Report every line of the data where the string "lines" appears.

START DATA RECORDS

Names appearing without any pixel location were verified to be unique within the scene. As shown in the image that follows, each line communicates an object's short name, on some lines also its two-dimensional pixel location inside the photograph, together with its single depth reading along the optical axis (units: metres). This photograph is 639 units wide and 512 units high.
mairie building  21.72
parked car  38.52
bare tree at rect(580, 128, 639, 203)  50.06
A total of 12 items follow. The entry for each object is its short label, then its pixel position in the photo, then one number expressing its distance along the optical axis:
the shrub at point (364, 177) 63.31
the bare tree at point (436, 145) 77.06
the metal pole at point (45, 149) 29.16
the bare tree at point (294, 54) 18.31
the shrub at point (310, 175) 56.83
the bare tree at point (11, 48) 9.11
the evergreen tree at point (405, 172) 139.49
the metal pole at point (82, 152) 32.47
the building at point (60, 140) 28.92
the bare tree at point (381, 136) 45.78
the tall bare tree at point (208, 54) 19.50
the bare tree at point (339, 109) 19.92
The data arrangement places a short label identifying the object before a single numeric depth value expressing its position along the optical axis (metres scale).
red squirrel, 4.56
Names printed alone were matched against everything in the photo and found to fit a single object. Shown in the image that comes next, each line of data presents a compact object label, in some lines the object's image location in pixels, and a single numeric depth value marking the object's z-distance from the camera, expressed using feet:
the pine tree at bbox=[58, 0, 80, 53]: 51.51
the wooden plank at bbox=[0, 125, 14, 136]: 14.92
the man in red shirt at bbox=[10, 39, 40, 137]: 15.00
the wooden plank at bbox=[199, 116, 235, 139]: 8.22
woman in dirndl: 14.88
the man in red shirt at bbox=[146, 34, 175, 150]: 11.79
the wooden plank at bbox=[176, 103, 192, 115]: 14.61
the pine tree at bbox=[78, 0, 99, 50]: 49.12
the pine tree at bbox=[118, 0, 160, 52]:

END DATA RECORDS

▸ **RESPONSE BELOW**:
Names appearing without any pixel location were verified to be unique within the scene. As shown in the image that follows, each line communicates an object's short name, on some lines also its two-dimensional pixel location inside the photograph, together with its single depth reading along the optical axis (units: metres). This photograph is 639 units wide and 512 units high.
Names printed alone were matched against everything in the photo and found to fit a single object. Shown in the image that comes next, each line of data presents a compact object label, in some lines the object's image location in pixels, and a single numeric depth value marking the object's z-distance from the camera, expressed using feet:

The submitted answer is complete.